Des rémunérations cumulées sur deux ans
Élu dans la 12e circonscription du Nord en 2022 et réélu en 2024, Michaël Taverne est accusé d'avoir indûment touché son traitement de fonctionnaire pendant une période de deux années complètes. Ce cumul présumé représenterait une somme totale dépassant 60 000 euros en salaire policier, auxquels s'ajoutent près de 6 000 euros nets mensuels d'indemnité parlementaire.
L'hebdomadaire satirique précise que le député avait formellement demandé son détachement de la police nationale seulement trois jours après sa première élection. Cette requête a été officiellement validée par le ministère de l'Intérieur deux mois plus tard, créant ainsi le cadre administratif permettant théoriquement ce double versement.
Une enquête pour concussion aux lourdes conséquences potentielles
Alerté par la Haute autorité pour la transparence de la vie publique (HATPV) le 4 juin 2025, le Parquet national financier (PNF) a rapidement ouvert une enquête préliminaire pour le délit de concussion. Ce crime est sévèrement réprimé par la loi française, avec des peines pouvant atteindre :
- Cinq années d'emprisonnement
- Une amende fixe de 500 000 euros
- La possibilité de porter cette amende au double du produit de l'infraction
La défense du député mis en cause
Contacté par les journalistes du Canard Enchaîné, Michaël Taverne a vivement réagi aux accusations portées contre lui. Le parlementaire se présente comme « victime d'un imbroglio administratif » et conteste fermement les allégations du PNF.
« Dans son rapport le PNF m'accuse d'avoir triché.

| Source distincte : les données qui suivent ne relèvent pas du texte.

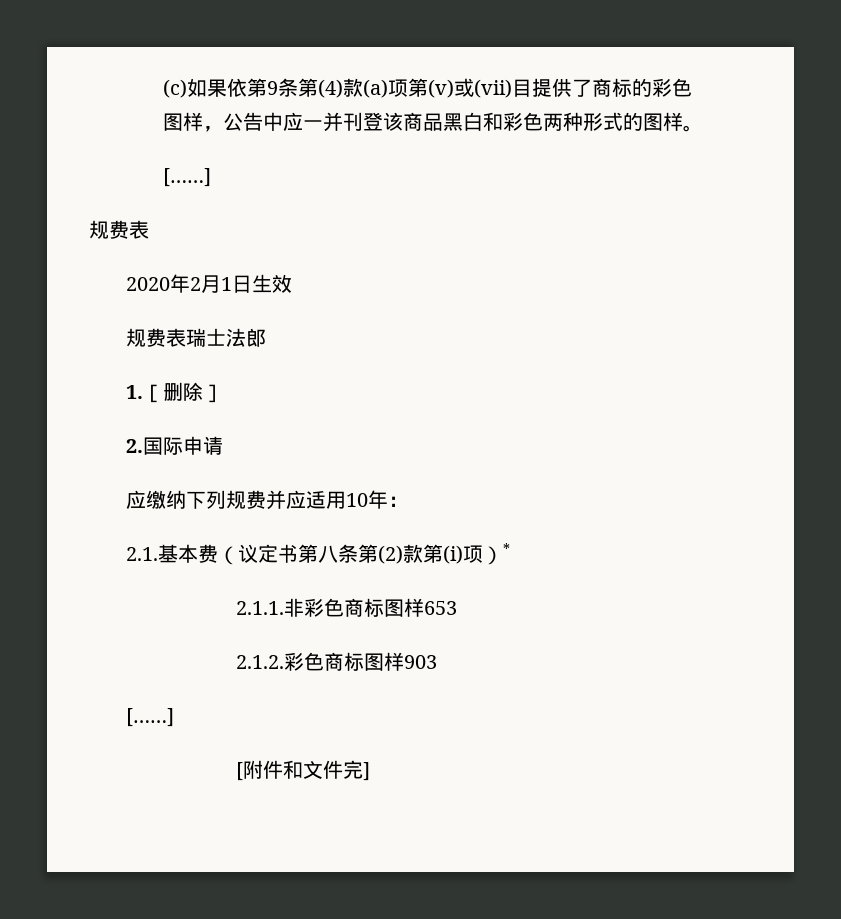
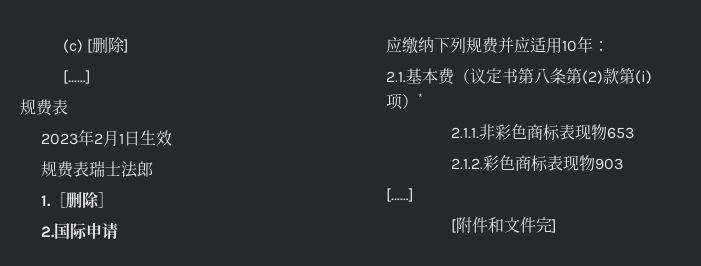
[186,78,692,98] [162,112,703,132] 如果依第9条第(4)款(a)项第(v)或(vii)目提供了商标的彩色图样，公告中应一并刊登该商品黑白和彩色两种形式的图样。 -> [87,37,130,53] [删除]
[125,277,170,291] 2020 -> [41,133,79,145] 2023
[384,598,425,617] 图样 -> [558,124,607,141] 表现物
[364,652,405,671] 图样 -> [546,155,595,172] 表现物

C'est faux ! J'ai signé le document de détachement envoyé par le ministère de l'Intérieur sans savoir que c'était illégal », a-t-il déclaré, plaidant la bonne foi et l'ignorance des subtilités réglementaires encadrant le cumul des mandats et des fonctions publiques.
Cette affaire intervient dans un contexte de sensibilité accrue autour des questions de transparence et d'éthique dans la vie politique française, particulièrement pour les élus du Rassemblement national qui font régulièrement l'objet d'un examen minutieux de leurs pratiques financières et administratives.